Hygienemängel in Flüchtlingsunterkunft: Kinder kriegen die Krätze
Wegen unhygienischer Zustände schließt Bremen ein Wohnheim. Mit 200 minderjährigen Flüchtlingen war es deutlich überbelegt.
Die Unterkunft soll saniert werden und dann wieder öffnen. Unter anderem der Bremer Flüchtlingsrat hatte die Zustände in der Steinsetzer Straße schon vor Jahren kritisiert.
Das Heim ist mit 200 unbegleiteten minderjährigen Flüchtlingen deutlich überbelegt - nach Angaben der Sozialbehörde ist es für maximal 170 Jugendliche ausgelegt. Bis zu 60 von ihnen sind im Souterrain des Heims untergebracht.

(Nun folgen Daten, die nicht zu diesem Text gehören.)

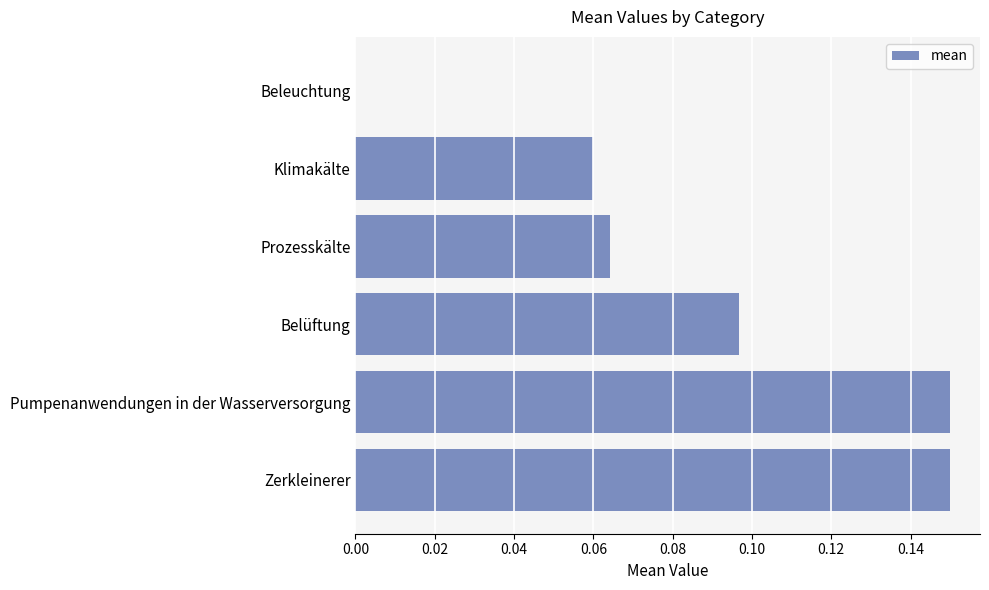

Is it true that the value at Pumpenanwendungen in der Wasserversorgung is 0.2?

False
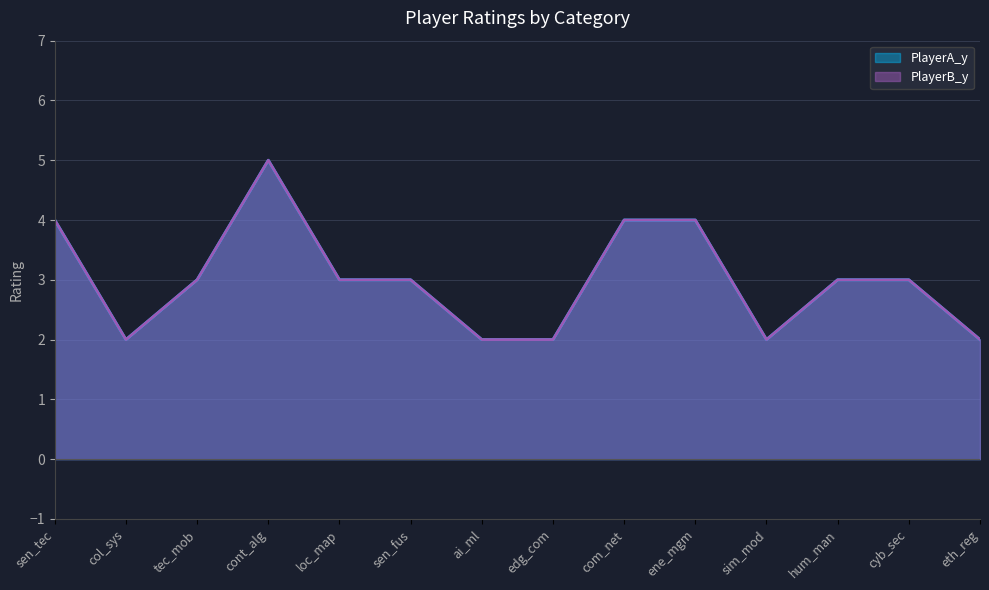

At which category does the chart reach its peak across all series?

cont_alg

Sie müssen teilweise auf Matratzen auf dem Boden schlafen. Daneben sind dort noch 25 Erwachsene untergebracht. Alle Bewohner sollen in den kommenden Tagen umziehen. Wohin, ist noch nicht klar. Stahmann hielt es für möglich, dass sie in Zelten unterkommen - einer Notlösung, die die Behörde in den vergangenen Tagen vorbereitet hatte, die in Bremen bislang aber als Tabu galt (taz berichtete).
Bereits am Mittwoch waren im Hinterhof der Steinsetzer Straße vier Igluzelte errichtet worden, in denen neu ankommende minderjährige Flüchtlinge unterkommen sollten.
Die Linken-Abgeordnete Sofia Leonidakis hatte das Wohnheim am Mittwoch besucht und sagte danach: „Die Zustände sind katastrophal.“ Die Flüchtlingskinder lebten dort ohne Ruhe und Privatsphäre. Es gebe keinen Schreibtisch, an dem sie ihre Hausaufgaben machen könnten.
„Die sanitären Anlagen sind verschmutzt oder defekt und die gesundheitliche Versorgung ist von Jugendhilfestandards weit entfernt“, so Leonidakis. Einige Jugendliche lebten so seit neun Monaten. Ihr sei von Suizidversuchen berichtet worden.
Jens Schmidt, Sprecher des Bremer Gesundheitsressorts sagte zur taz, es seien Ärzte des Gesundheitsamtes gewesen, die nun Alarm geschlagen haben: „Insbesondere das Problem der Bettwanzen spiegelt den schlechten hygienischen Zustand wider.“
Schmidt erklärte, dass die Krankheiten durch die Art der Unterbringung bedingt sind: „Die Krankheiten können unter diesen Bedingungen auftauchen, wenn Menschen in Einrichtungen auf begrenztem Platz leben müssen.“
Senatorin Stahmann sagte: „Es ist nichts schief gelaufen.“ Es handele sich um „neue Probleme“ und sei „ohne Frage eine Notsituation“. Die Überbelegung erklärte sie mit einer Vervierfachung der Zugangszahlen bei minderjährigen Flüchtlingen.
Allein in 2015 seien 500 in Bremen angekommen. „Wir drücken ankommenden Jugendlichen nicht einfach eine Fahrkarte in die Hand, wie es Hamburg eine Zeit lang getan hat“, so Stahmann zur taz. Nun seien alle gesellschaftlichen Kräfte gefordert, zu helfen.